Et puis pourquoi dénaturer une compétition comme ça ? Alors oui, j’ai bien compris. Il s’agit d’attirer un nouveau public, d’internationaliser le rugby, de faire en sorte que le public européen voit plus souvent les stars sud-africaines championnes du monde en titre. Mais en fait, ça va surtout finir par dégoûter tout le monde ces petits arrangements avec les valeurs. On dirait les pires penchants du foot, et ça n’est pas un compliment. Les stars sud-africaines, on aurait pu attendre la coupe du monde 2023 en France pour les voir fouler nos terrains. Ça aurait gardé le côté exceptionnel d’un Mondial.

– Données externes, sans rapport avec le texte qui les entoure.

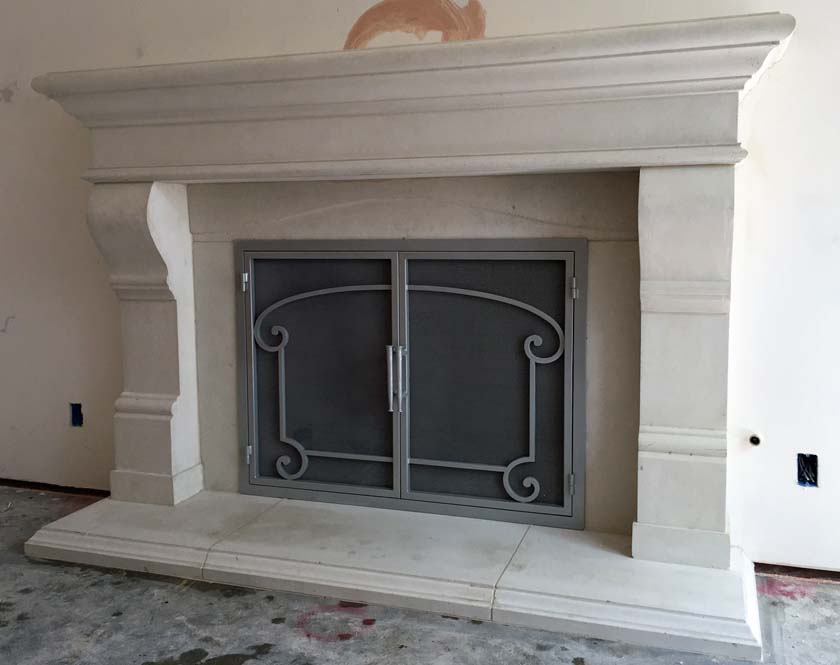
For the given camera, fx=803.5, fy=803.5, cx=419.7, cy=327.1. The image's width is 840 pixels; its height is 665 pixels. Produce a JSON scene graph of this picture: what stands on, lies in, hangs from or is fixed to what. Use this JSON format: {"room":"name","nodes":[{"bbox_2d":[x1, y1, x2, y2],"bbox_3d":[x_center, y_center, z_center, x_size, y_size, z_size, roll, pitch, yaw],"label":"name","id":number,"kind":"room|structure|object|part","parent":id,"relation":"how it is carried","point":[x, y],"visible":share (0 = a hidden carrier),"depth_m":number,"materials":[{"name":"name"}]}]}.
{"room":"living room","nodes":[
{"label":"living room","id":0,"kind":"room"},
{"bbox_2d":[0,0,838,586],"bbox_3d":[-0.289,-0.630,2.896,6.346,2.735,0.170,1,6,19],"label":"wall","id":1,"kind":"structure","parent":0,"point":[799,47],"depth_m":2.59,"materials":[{"name":"white paint"}]},
{"bbox_2d":[0,477,106,497],"bbox_3d":[-1.799,0.661,3.437,1.671,0.026,0.019,1,6,19],"label":"gap","id":2,"kind":"structure","parent":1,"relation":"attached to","point":[22,484],"depth_m":3.34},
{"bbox_2d":[70,402,83,427],"bbox_3d":[-1.401,0.357,3.288,0.068,0.105,0.045,1,6,19],"label":"electrical box","id":3,"kind":"object","parent":1,"relation":"in","point":[74,423],"visible":0.74,"depth_m":3.28,"materials":[{"name":"blue"}]},
{"bbox_2d":[19,32,767,658],"bbox_3d":[-0.135,-0.041,2.640,2.449,1.525,0.872,1,6,19],"label":"fireplace","id":4,"kind":"object","parent":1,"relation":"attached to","point":[172,386],"visible":0.91,"depth_m":2.51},
{"bbox_2d":[235,240,586,529],"bbox_3d":[-0.086,0.173,2.699,1.240,0.925,0.079,1,6,19],"label":"fireplace door","id":5,"kind":"object","parent":4,"relation":"in","point":[402,454],"visible":1,"depth_m":2.67,"materials":[{"name":"grey metal"}]},
{"bbox_3d":[-0.614,-0.159,2.824,0.022,0.062,0.023,1,6,19],"label":"hinge","id":6,"kind":"part","parent":5,"relation":"part of","materials":[{"name":"silver metal"}]},
{"bbox_3d":[-0.615,0.452,2.892,0.023,0.062,0.024,1,6,19],"label":"hinge","id":7,"kind":"part","parent":5,"relation":"part of","materials":[{"name":"silver metal"}]},
{"bbox_3d":[-0.076,0.172,2.644,0.050,0.212,0.066,1,6,19],"label":"handle","id":8,"kind":"part","parent":5,"relation":"part of","materials":[{"name":"silver metal"}]},
{"bbox_3d":[0.472,0.486,2.510,0.021,0.062,0.024,1,6,19],"label":"hinge","id":9,"kind":"part","parent":5,"relation":"part of","materials":[{"name":"silver metal"}]},
{"bbox_3d":[0.468,-0.115,2.460,0.021,0.063,0.024,1,6,19],"label":"hinge","id":10,"kind":"part","parent":5,"relation":"part of","materials":[{"name":"silver metal"}]},
{"bbox_2d":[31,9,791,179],"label":"mantel shelf","id":11,"kind":"object","parent":4,"relation":"attached to","point":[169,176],"visible":0.9,"depth_m":2.35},
{"bbox_2d":[342,0,487,48],"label":"plaster patch","id":12,"kind":"object","parent":1,"relation":"attached to","point":[452,29],"visible":0.68,"depth_m":2.67,"materials":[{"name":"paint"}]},
{"bbox_2d":[748,433,761,446],"bbox_3d":[1.020,0.344,2.447,0.036,0.033,0.048,1,6,19],"label":"gas valve","id":13,"kind":"object","parent":1,"relation":"in","point":[756,440],"visible":0.9,"depth_m":2.45,"materials":[{"name":"metal"}]},
{"bbox_2d":[756,561,839,584],"bbox_3d":[1.547,0.749,2.281,1.218,0.024,0.016,1,6,19],"label":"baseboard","id":14,"kind":"structure","parent":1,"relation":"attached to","point":[822,576],"depth_m":2.42,"materials":[{"name":"brown"}]},
{"bbox_2d":[796,453,817,487],"bbox_3d":[1.165,0.430,2.421,0.066,0.104,0.046,1,6,19],"label":"electrical box","id":15,"kind":"object","parent":1,"relation":"in","point":[801,475],"visible":0.77,"depth_m":2.42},
{"bbox_2d":[0,483,839,664],"bbox_3d":[-1.023,0.954,1.116,6.450,0.107,4.505,1,6,19],"label":"floor","id":16,"kind":"structure","parent":0,"point":[335,649],"depth_m":2.14,"materials":[{"name":"grey concrete"}]},
{"bbox_2d":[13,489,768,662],"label":"hearth","id":17,"kind":"object","parent":16,"relation":"on","point":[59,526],"visible":0.89,"depth_m":2.39,"materials":[{"name":"white stone"}]}
]}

Les clubs français ne sont pas tous ravis de l’arrivée des Sud-Africains

Ils vont jouer plus, alors qu’on ne cesse de dire que les calendriers sont déjà surchargés, ils vont faire plus de kilomètres, passer du temps dans l’avion plutôt que de récupérer de manière optimale entre deux matches. Donc il y aura sans doute plus de blessures. Et en tout cas plus de fatigue, ça c’est certain. Qu’on ne vienne pas se plaindre pendant la coupe du monde que les joueurs sont usés et qu’ils ne donnent pas le meilleur d’eux-mêmes.

À force de les essorer, au bout d’un moment, il n’y a plus de jus. Tout ça pour une compétition hybride qui va perdre de son sens. Et puis l’EPCR, en gros l’équivalent de l’UEFA en rugby, se targue d’avoir des engagements environnementaux importants. Et c’est vrai. Fin mars, par exemple, elle a organisé une collecte de déchets dans les Calanques marseillaises. Pour nettoyer et sensibiliser à la pollution des plages et de la mer.

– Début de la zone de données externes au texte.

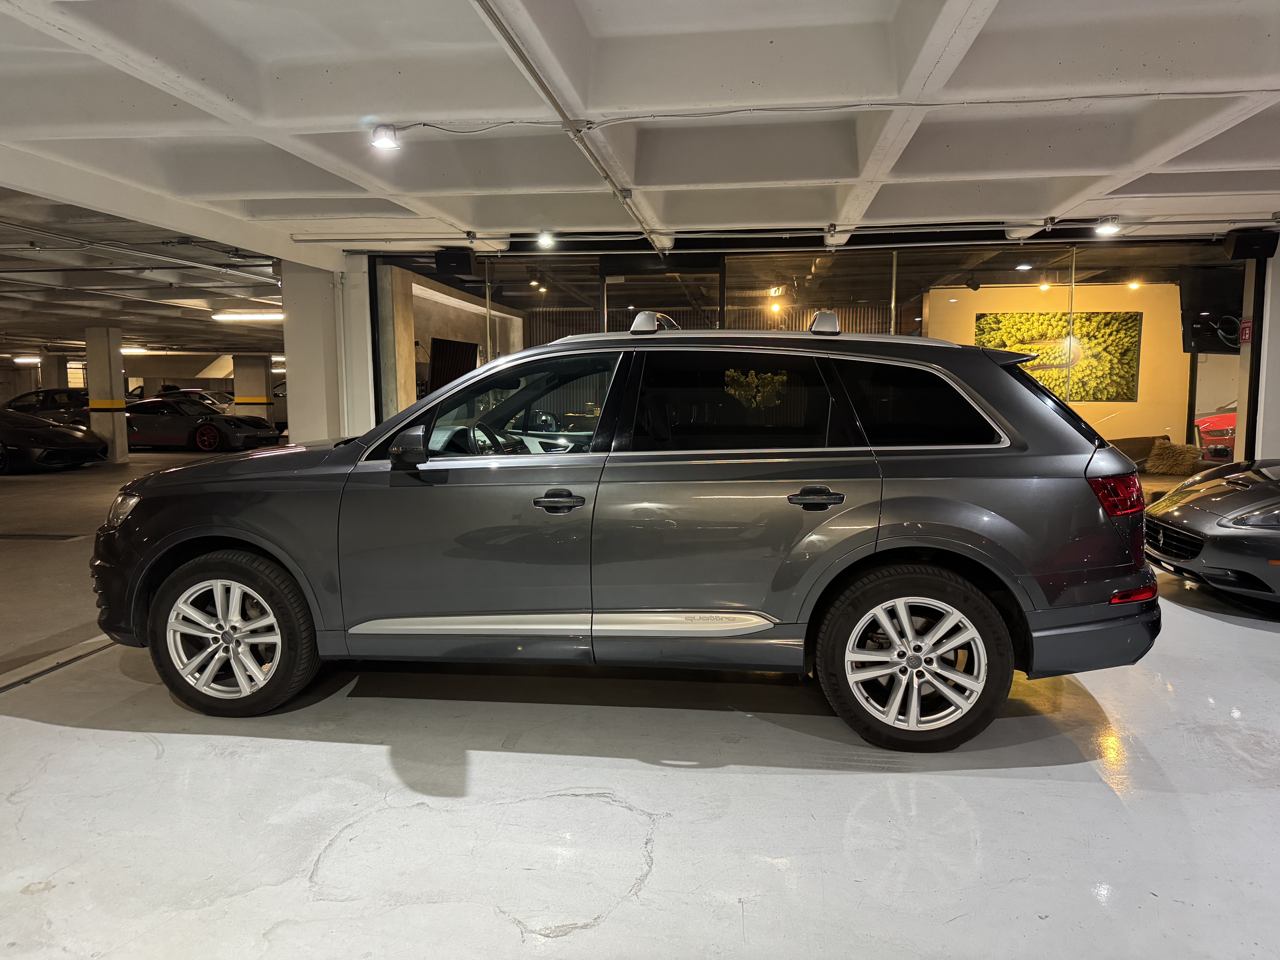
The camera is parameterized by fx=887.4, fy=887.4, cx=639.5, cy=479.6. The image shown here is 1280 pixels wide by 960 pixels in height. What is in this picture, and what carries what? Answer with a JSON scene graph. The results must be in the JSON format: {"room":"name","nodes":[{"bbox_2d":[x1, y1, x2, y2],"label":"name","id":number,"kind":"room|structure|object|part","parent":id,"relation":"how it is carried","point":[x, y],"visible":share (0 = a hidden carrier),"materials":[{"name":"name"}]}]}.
{"room":"garage","nodes":[
{"label":"garage","id":0,"kind":"room"},
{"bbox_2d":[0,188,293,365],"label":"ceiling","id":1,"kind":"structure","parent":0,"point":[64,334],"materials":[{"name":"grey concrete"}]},
{"bbox_2d":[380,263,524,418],"label":"interior wall","id":2,"kind":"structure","parent":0,"point":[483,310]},
{"bbox_2d":[428,336,478,393],"label":"television","id":3,"kind":"object","parent":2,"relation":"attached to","point":[465,345],"visible":0.48,"materials":[{"name":"black"}]},
{"bbox_2d":[0,442,1279,959],"label":"floor","id":4,"kind":"structure","parent":0,"point":[626,918],"materials":[{"name":"concrete"}]},
{"bbox_2d":[2,387,91,425],"label":"dark car","id":5,"kind":"object","parent":4,"relation":"on","point":[41,404],"visible":0.46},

Il va falloir en organiser combien, des collectes, pour compenser le bilan carbone de ces coupes d’Europe et d’Afrique du Sud ? Lénaïg Corson, une des meilleures joueuses du XV de France féminin, est très engagée pour la planète, elle participe aux projets RSE du rugby français, c'est-à-dire la contribution du rugby français aux enjeux environnementaux. Et là, elle est assez interloquée. Je crois qu’on peut la comprendre."